Task item
Please set down, word for word, the passage of the conference address below from "Opening address of Conference" to "ladies and gentlemen.".

Text section
Opening address of Conference on Cluster Munitions
Hon Phil Goff
Minister of Disarmament and Arms Control
18 February 2008
Opening address of the Wellington Conference on Cluster Munitions
Ms Hilde Johnson, UNICEF Deputy Executive Director representing the United Nations, Excellencies, Ambassador Don MacKay, cluster munitions survivors, members of civil society, ladies and gentlemen.
I thank the tangata whenua for their warm welcome.
It is a privilege today to open the Wellington Conference on Cluster Munitions.
We are just a year on from when a group of 46 states, including New Zealand, signed up to a declaration in Norway that committed us to work to stop the human suffering caused by cluster munitions.
This marked the beginning of the Oslo Process, which set us on the path to concluding a new convention on cluster munitions by the end of this year. We are making solid progress towards that goal.
With the failure of previous efforts to set rules around these weapons, the Oslo Process represents the best prospect we have to stop unacceptable harm to civilians caused by cluster munitions.

Material supplied
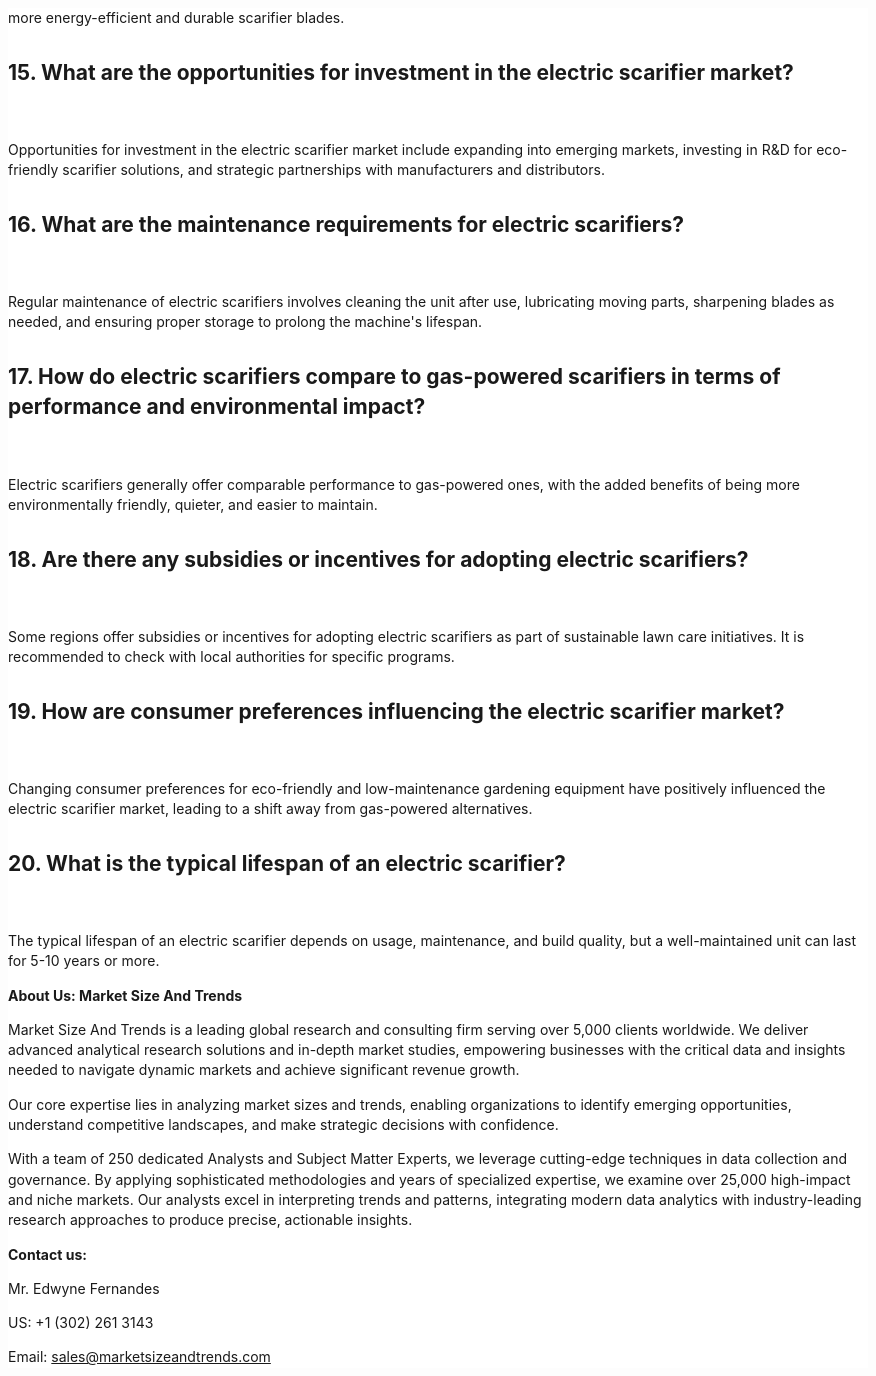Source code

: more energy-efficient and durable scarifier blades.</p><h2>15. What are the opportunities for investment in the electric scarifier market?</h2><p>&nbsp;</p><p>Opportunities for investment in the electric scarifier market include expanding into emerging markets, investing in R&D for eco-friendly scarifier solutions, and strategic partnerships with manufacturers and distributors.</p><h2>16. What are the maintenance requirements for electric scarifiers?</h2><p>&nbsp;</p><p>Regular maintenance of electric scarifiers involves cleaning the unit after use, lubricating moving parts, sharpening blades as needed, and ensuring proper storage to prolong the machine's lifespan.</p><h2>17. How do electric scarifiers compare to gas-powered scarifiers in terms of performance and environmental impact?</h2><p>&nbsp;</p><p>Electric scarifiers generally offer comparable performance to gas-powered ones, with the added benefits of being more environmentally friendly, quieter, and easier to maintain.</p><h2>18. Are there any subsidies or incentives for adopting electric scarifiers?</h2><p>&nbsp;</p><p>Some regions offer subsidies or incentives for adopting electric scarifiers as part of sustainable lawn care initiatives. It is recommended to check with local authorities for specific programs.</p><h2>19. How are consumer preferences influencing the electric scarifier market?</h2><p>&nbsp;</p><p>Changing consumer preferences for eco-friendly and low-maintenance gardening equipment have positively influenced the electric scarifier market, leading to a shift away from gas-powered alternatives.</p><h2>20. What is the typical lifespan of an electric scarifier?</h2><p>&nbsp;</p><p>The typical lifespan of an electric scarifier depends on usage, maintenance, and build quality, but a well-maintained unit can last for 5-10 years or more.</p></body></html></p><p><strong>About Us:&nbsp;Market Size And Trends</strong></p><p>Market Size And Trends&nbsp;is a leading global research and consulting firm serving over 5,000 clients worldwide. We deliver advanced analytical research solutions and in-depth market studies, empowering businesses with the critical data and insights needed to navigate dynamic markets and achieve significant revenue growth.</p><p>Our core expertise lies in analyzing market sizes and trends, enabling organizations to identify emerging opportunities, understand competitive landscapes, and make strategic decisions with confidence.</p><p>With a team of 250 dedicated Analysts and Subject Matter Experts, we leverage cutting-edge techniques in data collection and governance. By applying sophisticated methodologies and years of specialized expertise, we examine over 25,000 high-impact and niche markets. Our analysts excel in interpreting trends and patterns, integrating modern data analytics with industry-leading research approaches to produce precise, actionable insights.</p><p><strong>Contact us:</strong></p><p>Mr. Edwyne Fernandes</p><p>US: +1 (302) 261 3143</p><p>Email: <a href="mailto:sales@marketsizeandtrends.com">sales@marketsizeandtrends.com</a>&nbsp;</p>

==

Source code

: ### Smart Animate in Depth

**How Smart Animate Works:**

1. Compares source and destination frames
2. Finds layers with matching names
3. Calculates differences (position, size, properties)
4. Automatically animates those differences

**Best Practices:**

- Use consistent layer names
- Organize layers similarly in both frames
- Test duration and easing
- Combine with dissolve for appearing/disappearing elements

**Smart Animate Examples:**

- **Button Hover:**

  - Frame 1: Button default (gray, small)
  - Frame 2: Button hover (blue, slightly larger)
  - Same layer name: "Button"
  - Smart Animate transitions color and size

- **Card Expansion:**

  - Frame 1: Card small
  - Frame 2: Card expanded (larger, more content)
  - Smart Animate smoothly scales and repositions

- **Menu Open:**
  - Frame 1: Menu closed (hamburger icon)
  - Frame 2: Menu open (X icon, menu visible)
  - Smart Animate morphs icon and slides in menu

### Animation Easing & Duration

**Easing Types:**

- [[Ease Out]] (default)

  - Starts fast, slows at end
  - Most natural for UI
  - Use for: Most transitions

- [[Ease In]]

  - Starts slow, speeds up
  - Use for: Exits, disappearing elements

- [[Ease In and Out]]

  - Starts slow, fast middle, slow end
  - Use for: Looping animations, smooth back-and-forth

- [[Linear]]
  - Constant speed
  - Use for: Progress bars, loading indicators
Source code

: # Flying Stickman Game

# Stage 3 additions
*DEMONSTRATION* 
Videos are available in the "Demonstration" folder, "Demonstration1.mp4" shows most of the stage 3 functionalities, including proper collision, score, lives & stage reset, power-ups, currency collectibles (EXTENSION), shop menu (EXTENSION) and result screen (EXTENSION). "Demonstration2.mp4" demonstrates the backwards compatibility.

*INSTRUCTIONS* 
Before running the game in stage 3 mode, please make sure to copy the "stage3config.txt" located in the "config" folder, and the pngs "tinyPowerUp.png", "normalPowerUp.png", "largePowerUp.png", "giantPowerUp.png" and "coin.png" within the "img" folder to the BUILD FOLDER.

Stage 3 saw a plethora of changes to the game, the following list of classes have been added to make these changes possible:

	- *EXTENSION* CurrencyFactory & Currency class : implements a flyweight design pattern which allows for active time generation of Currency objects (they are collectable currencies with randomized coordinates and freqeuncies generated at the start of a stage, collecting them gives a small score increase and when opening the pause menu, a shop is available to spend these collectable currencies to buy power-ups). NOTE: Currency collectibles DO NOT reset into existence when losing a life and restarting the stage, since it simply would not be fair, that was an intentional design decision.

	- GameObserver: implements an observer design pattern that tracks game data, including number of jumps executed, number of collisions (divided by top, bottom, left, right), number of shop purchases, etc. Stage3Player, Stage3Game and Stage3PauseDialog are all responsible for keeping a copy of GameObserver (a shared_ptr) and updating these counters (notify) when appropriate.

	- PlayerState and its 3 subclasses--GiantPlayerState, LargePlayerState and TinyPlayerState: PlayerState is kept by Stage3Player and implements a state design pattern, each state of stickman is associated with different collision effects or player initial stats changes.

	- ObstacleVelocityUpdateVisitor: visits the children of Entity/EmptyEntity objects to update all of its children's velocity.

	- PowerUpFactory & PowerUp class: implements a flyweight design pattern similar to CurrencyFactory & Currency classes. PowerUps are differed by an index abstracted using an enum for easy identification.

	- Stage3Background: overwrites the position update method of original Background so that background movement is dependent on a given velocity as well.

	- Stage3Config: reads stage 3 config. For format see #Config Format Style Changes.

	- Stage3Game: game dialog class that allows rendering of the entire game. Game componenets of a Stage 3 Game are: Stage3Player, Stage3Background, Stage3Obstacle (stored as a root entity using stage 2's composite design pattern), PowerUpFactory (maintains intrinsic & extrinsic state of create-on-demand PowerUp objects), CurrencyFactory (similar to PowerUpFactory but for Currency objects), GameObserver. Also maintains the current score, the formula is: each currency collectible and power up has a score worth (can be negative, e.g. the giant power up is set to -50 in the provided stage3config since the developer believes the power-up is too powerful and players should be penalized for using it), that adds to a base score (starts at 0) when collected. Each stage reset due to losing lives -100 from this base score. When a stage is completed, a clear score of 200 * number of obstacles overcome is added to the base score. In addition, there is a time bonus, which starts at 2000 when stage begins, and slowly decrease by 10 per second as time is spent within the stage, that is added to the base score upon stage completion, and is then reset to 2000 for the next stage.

--

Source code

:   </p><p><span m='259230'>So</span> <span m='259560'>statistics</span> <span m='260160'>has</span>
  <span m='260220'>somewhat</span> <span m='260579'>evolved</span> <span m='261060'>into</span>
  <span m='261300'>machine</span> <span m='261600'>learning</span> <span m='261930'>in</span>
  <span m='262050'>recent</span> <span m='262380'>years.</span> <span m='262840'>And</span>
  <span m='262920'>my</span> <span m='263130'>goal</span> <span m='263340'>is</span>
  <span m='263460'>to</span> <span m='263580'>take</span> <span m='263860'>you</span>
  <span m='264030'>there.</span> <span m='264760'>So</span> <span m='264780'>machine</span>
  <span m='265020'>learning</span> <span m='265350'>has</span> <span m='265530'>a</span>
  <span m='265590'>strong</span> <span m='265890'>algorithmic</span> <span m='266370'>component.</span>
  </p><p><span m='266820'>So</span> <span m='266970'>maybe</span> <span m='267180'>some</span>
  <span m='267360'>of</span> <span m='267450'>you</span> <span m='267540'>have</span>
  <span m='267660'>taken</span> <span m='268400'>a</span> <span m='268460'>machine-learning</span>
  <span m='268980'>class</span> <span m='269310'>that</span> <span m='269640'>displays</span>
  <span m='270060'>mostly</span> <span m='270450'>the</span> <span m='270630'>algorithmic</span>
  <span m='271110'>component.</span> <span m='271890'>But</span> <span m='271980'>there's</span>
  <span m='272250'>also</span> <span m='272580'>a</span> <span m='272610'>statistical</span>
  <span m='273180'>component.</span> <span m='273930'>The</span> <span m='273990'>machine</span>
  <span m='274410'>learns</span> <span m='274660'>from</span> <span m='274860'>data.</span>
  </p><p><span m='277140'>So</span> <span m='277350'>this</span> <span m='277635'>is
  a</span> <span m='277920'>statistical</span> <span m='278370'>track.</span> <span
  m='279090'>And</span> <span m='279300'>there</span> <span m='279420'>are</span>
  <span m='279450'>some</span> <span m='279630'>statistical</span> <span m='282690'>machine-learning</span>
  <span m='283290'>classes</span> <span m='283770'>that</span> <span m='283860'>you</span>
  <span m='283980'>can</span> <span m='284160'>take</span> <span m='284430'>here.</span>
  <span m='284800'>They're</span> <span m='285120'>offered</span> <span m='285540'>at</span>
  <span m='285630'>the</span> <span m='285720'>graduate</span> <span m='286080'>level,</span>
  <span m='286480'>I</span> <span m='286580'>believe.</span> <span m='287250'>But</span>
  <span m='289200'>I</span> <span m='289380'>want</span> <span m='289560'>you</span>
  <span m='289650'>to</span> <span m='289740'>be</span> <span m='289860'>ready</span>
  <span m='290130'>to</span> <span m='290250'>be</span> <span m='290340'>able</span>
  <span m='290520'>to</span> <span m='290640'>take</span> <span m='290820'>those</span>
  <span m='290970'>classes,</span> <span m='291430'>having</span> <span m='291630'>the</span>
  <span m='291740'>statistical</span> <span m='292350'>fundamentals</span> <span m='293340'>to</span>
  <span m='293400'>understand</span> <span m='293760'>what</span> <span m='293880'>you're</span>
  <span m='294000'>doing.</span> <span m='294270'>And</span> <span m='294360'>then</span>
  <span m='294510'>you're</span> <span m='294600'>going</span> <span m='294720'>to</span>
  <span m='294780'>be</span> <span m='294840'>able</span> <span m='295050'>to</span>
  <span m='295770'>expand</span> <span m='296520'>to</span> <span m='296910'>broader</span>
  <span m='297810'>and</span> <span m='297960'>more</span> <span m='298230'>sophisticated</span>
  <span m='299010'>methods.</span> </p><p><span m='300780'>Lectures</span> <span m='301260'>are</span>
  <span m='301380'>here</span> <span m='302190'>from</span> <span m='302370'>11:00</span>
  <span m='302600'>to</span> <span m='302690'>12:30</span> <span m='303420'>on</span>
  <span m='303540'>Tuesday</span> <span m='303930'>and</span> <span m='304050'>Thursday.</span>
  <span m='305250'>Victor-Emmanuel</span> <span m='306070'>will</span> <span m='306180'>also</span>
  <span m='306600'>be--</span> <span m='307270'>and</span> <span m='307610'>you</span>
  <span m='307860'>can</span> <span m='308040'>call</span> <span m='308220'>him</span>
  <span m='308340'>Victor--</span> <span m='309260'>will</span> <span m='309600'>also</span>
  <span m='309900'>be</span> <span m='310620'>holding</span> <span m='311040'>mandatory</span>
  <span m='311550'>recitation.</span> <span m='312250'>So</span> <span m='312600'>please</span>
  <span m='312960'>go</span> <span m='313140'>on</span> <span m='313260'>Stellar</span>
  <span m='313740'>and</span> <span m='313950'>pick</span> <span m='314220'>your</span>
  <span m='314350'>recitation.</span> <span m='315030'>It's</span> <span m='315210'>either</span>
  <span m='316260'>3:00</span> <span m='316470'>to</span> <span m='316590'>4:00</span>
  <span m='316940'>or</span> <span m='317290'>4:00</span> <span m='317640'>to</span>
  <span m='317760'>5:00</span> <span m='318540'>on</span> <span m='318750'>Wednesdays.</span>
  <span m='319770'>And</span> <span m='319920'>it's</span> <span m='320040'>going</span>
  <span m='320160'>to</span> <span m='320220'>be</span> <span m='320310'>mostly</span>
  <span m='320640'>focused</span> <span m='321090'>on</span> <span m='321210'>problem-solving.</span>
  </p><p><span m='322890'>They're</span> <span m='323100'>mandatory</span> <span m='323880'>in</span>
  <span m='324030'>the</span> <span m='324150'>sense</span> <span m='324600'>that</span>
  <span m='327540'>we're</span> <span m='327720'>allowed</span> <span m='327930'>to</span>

Answer box
Opening address of Conference on Cluster Munitions
Hon Phil Goff
Minister of Disarmament and Arms Control
18 February 2008
Opening address of the Wellington Conference on Cluster Munitions
Ms Hilde Johnson, UNICEF Deputy Executive Director representing the United Nations, Excellencies, Ambassador Don MacKay, cluster munitions survivors, members of civil society, ladies and gentlemen.